This week President Barack Obama was spotlighted in a billboard advertisement for a brand of outerwear, Weatherproof. First Lady Michelle Obama was unwittingly included in an advertisement for the People for the Ethical Treatment of Animals (PETA). In addition to the actual advertisements, the organizations are reaping the benefits of residual media coverage created by the controversies surrounding their unauthorized campaigns. Is it appropriate, or even legal, to publish advertisements including individuals without their permission? Are public figures fair game by virtue of their celebrity?
The use of one's image or likeness, celebrity or otherwise, is covered under the Right to Publicity law, a derivative of the Right to Privacy; individuals are guaranteed protection from application of their "likeness" (name or image) on a product or service without their explicit permission.
The Federal Trade Commission (FTC) offers guidance on the use of endorsements in advertisements and by and large the directives are for the protection of the consumer. While the image of President Obama in a Weatherproof bomber does not conflict with these guidelines, because his permission to be used in publicity was not provided, it is unlawful.

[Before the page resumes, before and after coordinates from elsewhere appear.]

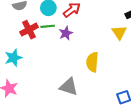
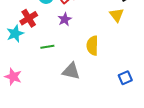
green line: (48, 26) -> (47, 47), moved
cyan star: (13, 58) -> (15, 34), moved

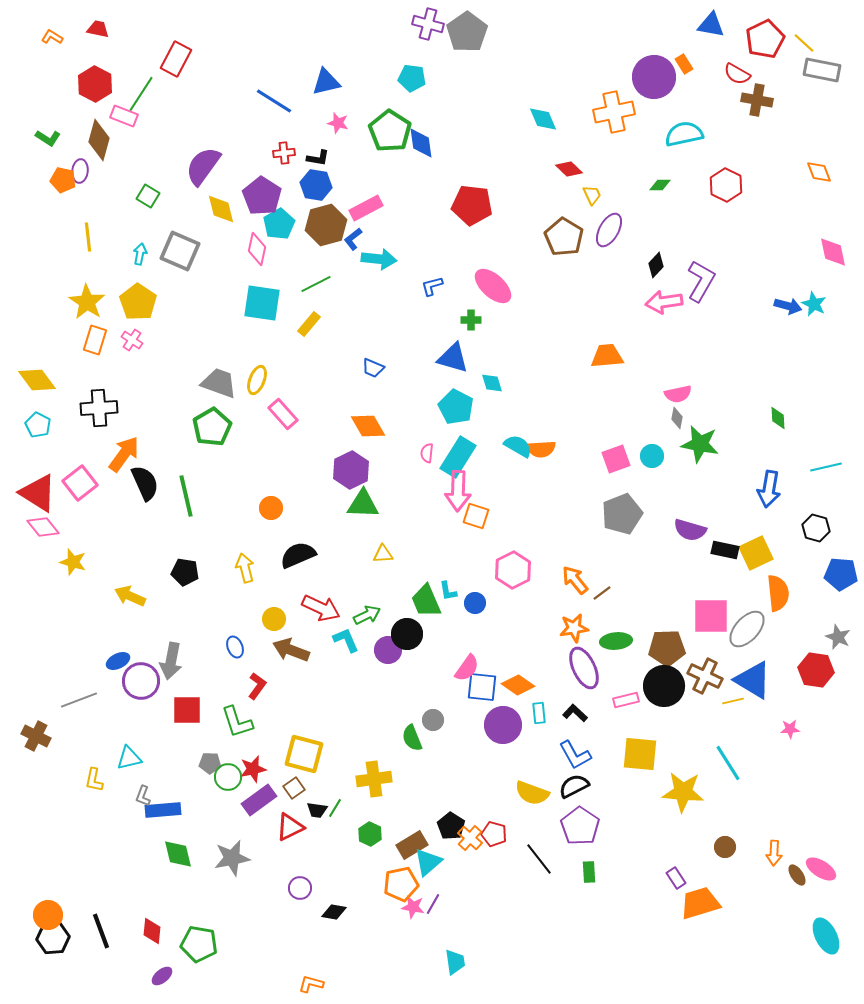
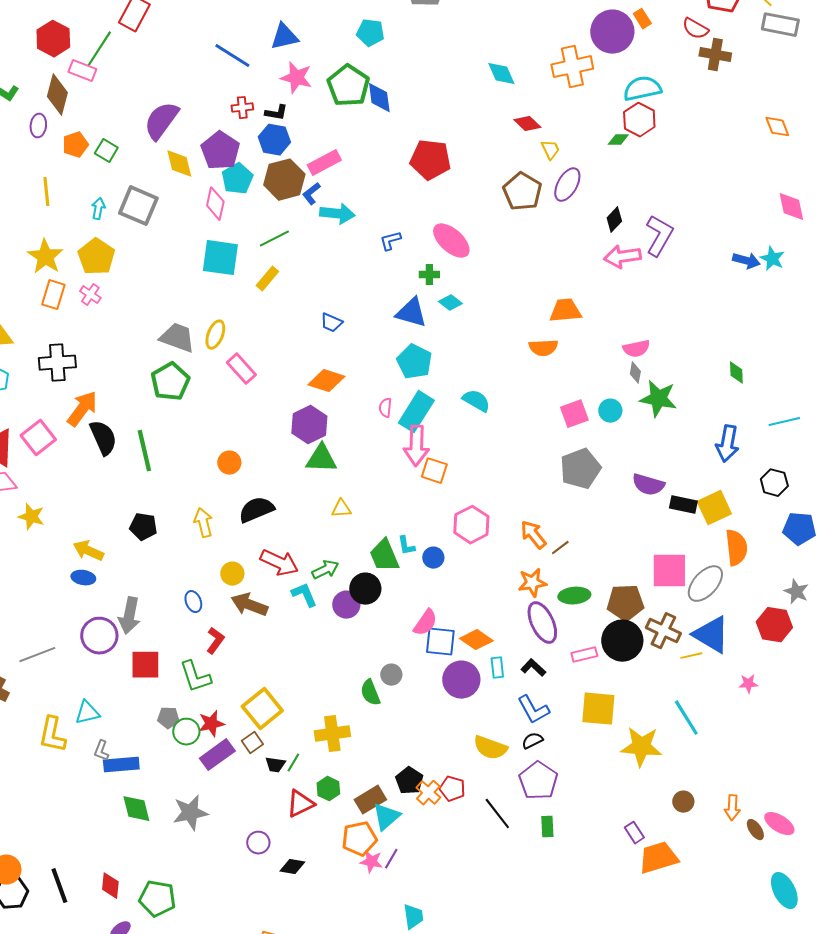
pink star: (338, 123) -> (296, 78), size x1.5
orange pentagon: (63, 180) -> (75, 145), moved, turned -30
red hexagon: (726, 185) -> (639, 120), moved
cyan diamond: (492, 383) -> (450, 303), moved, turned -35
orange diamond: (368, 426) -> (326, 381), turned -42
orange semicircle: (541, 449) -> (543, 348), moved
blue ellipse: (118, 661) -> (83, 578), moved, turned 35
yellow square: (304, 754) -> (262, 709), turned 36
yellow L-shape: (94, 780) -> (52, 735), size x1.5
black semicircle: (574, 786) -> (532, 741), size x0.7
red triangle: (290, 827) -> (300, 804), moved

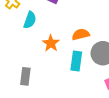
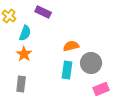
orange star: (51, 43) -> (24, 54), moved

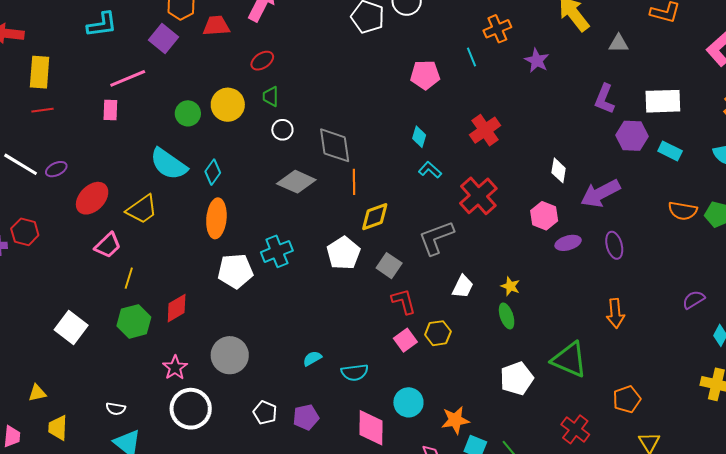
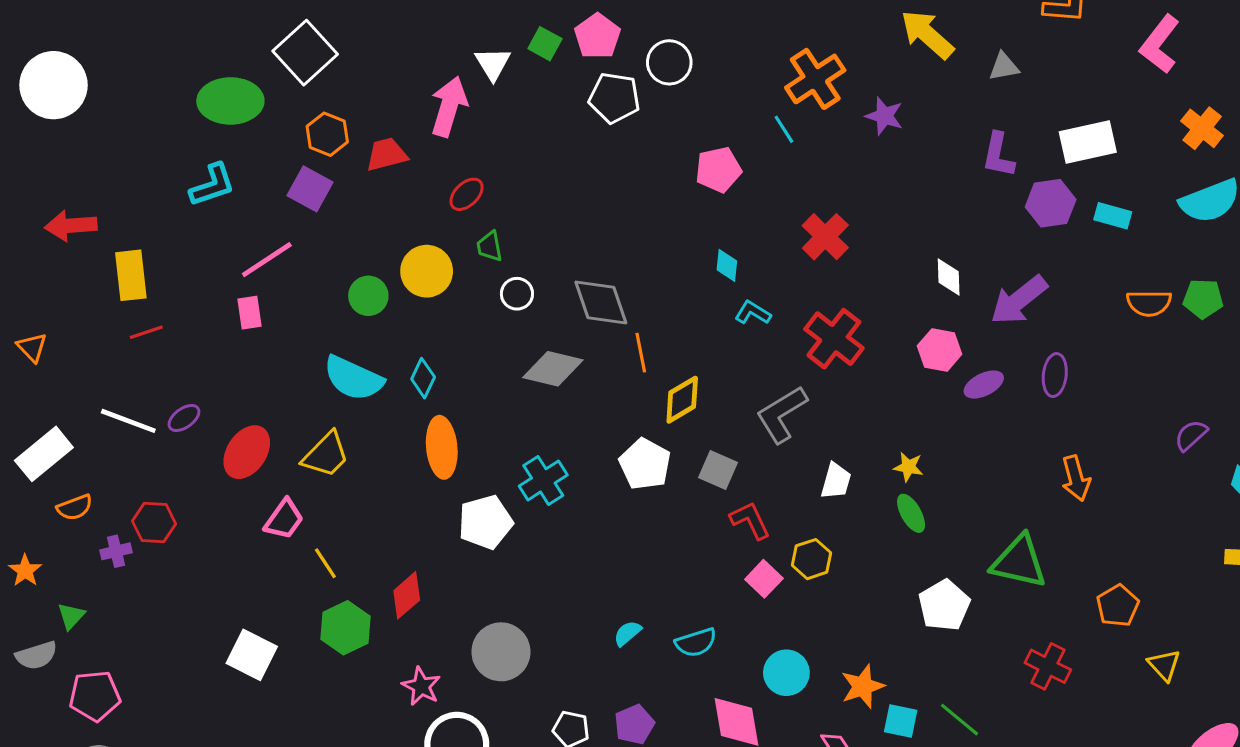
orange cross: (497, 29) -> (815, 79), size x1.4
purple ellipse: (614, 245) -> (1055, 375), turned 32
yellow line: (129, 278) -> (325, 563), turned -40

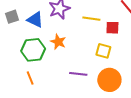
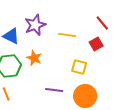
red square: (112, 28) -> (96, 44), moved, turned -32

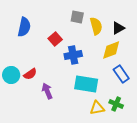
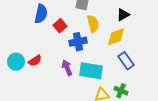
yellow semicircle: (96, 26) -> (93, 24), moved
blue semicircle: (24, 27) -> (41, 14), moved
purple arrow: (47, 91) -> (67, 68), moved

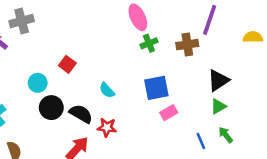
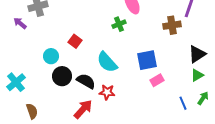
green cross: (149, 43) -> (119, 24), moved
cyan semicircle: (107, 90) -> (107, 62), size x1.6
green arrow: (226, 135) -> (203, 98), turned 72

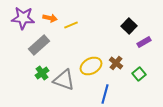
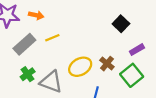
yellow line: (71, 25) -> (52, 38), moved
purple rectangle: (144, 42) -> (137, 50), moved
green square: (139, 74) -> (132, 75), size x1.5

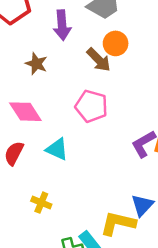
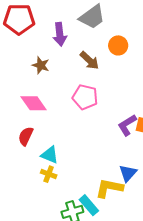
orange circle: (116, 43) -> (118, 45), moved
cyan triangle: (57, 149) -> (50, 155), moved

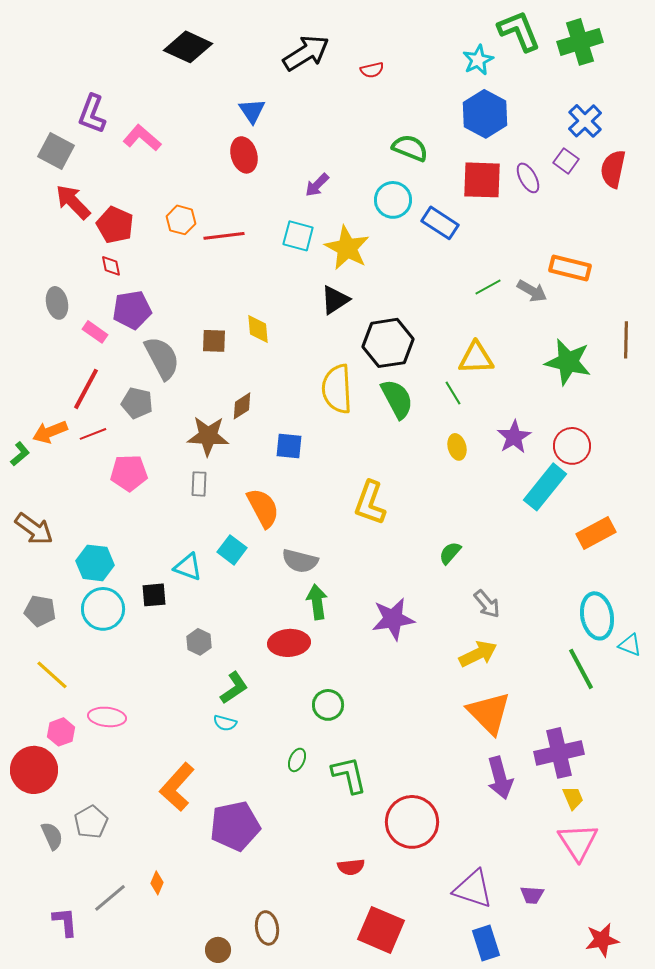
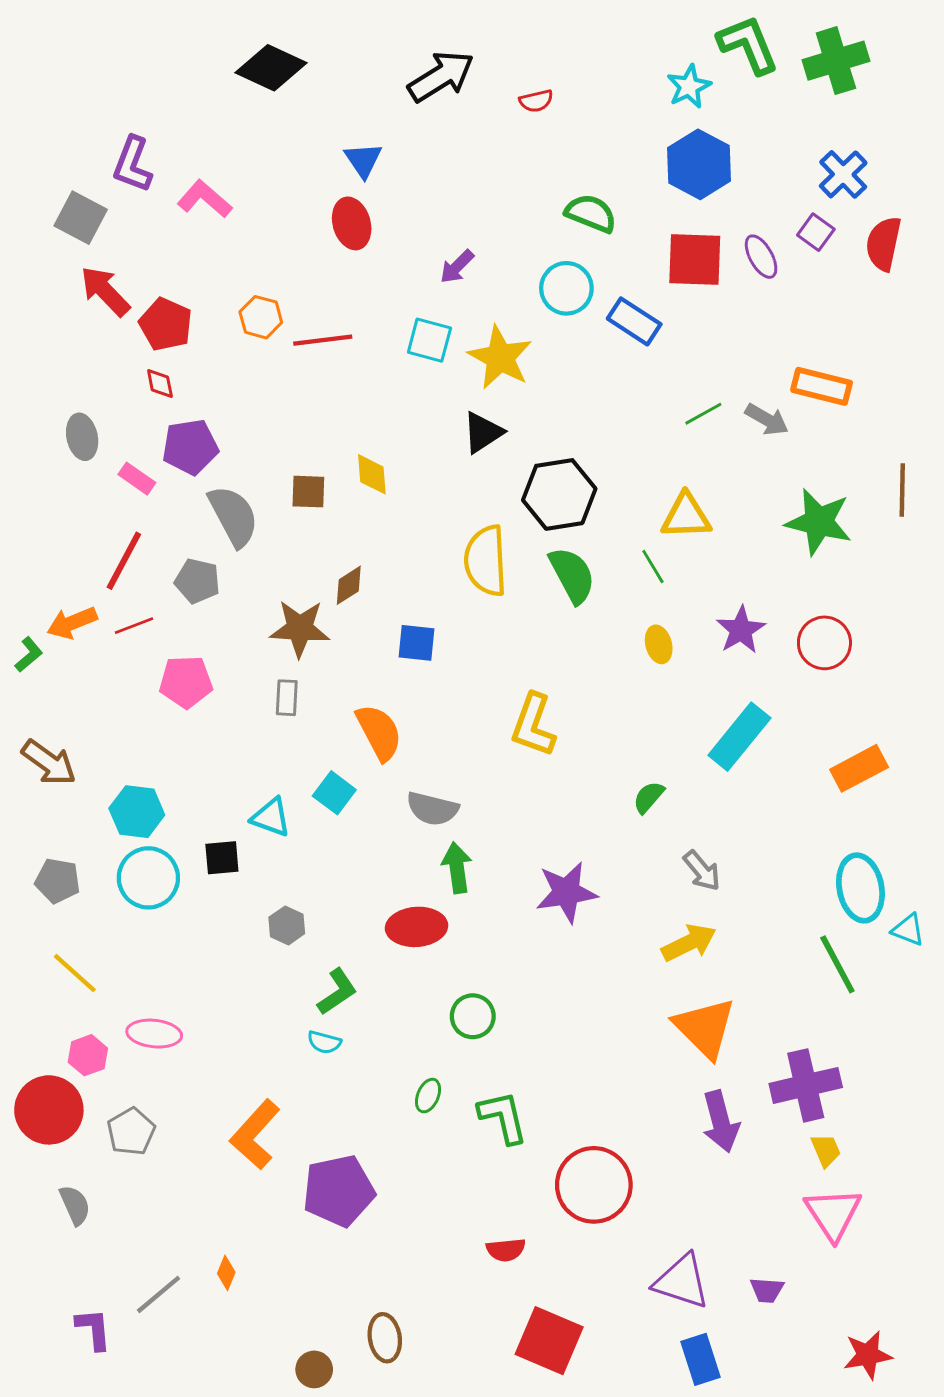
cyan rectangle: (545, 487) -> (739, 737), moved
gray pentagon: (91, 822) -> (131, 1132), moved

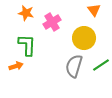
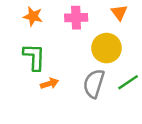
pink cross: (52, 22) -> (76, 18), moved, turned 30
orange arrow: (16, 66) -> (49, 84), moved

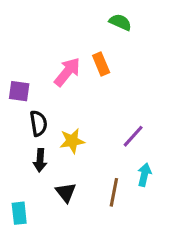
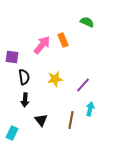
green semicircle: (120, 22) -> (87, 22), moved
yellow star: (72, 141) -> (55, 79), moved
cyan rectangle: (19, 213) -> (12, 133), turned 32

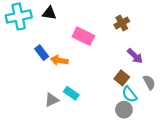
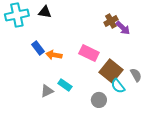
pink rectangle: (83, 36) -> (89, 53), moved
purple arrow: (135, 56) -> (123, 28), moved
brown square: (122, 78) -> (111, 71), size x1.6
gray circle: (124, 110) -> (99, 100), moved

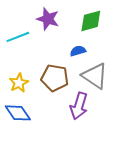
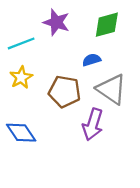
yellow star: (19, 83) -> (21, 77), moved

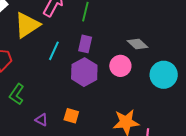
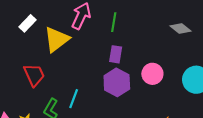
gray diamond: (138, 44) -> (181, 29), moved
cyan line: (54, 51) -> (74, 99), moved

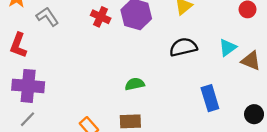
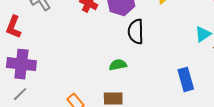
black semicircle: (183, 47) -> (136, 32), moved, turned -80

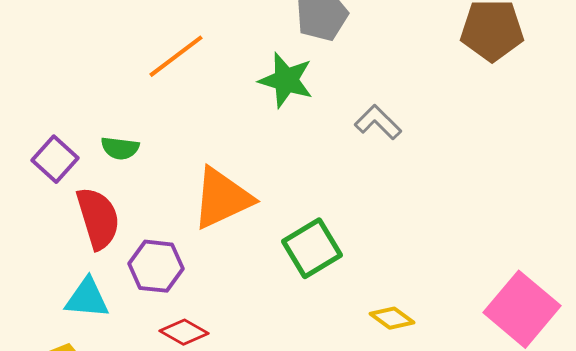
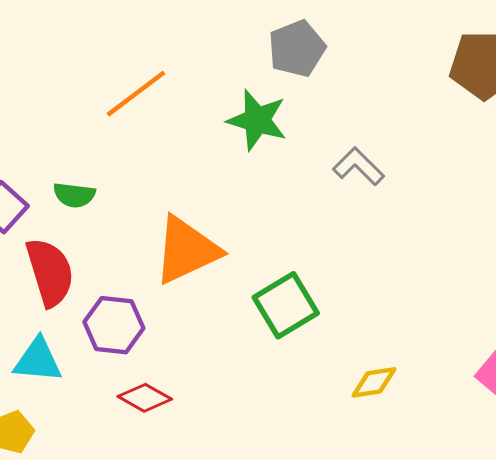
yellow diamond: (392, 318) -> (374, 382), turned -45

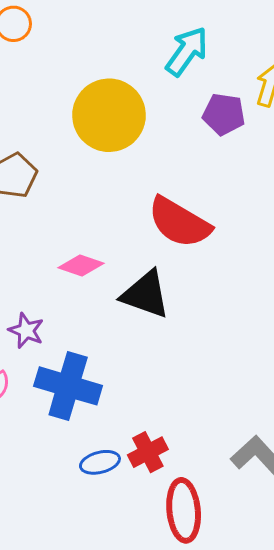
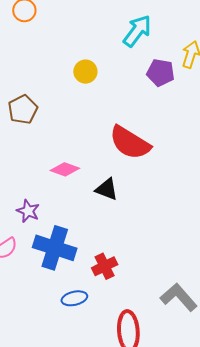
yellow circle: (109, 115) -> (85, 72), size x0.5
black triangle: (146, 294) -> (107, 189), size x0.7
red cross: (148, 452) -> (105, 266), moved

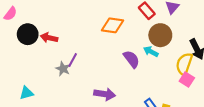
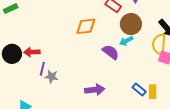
cyan arrow: (151, 52) -> (126, 41), turned -40
purple line: (73, 60) -> (42, 69), moved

But is it effective marketing?
Maybe. The number of media impressions gained by one bill board is certainly improved when the billboard becomes the subject of AP news. And while it is highly unlikely that Mrs. Obama will be suing PETA, celebrities have repeatedly sought and achieved financial retribution for the unauthorized suggestion of their endorsement.
Curtis Jackson, aka Rapper 50 Cent is currently suing WorldStarHipHop.com
Mario Andretti v. Borla Performance Industries, Inc. 2005
Bette Midler v. Ford Motor Co.1988
Dennis Hoffman v. Los Angeles Magazine 1997
Fellow Boston marketers - be warned; all of the above applies equally to impersonators as well.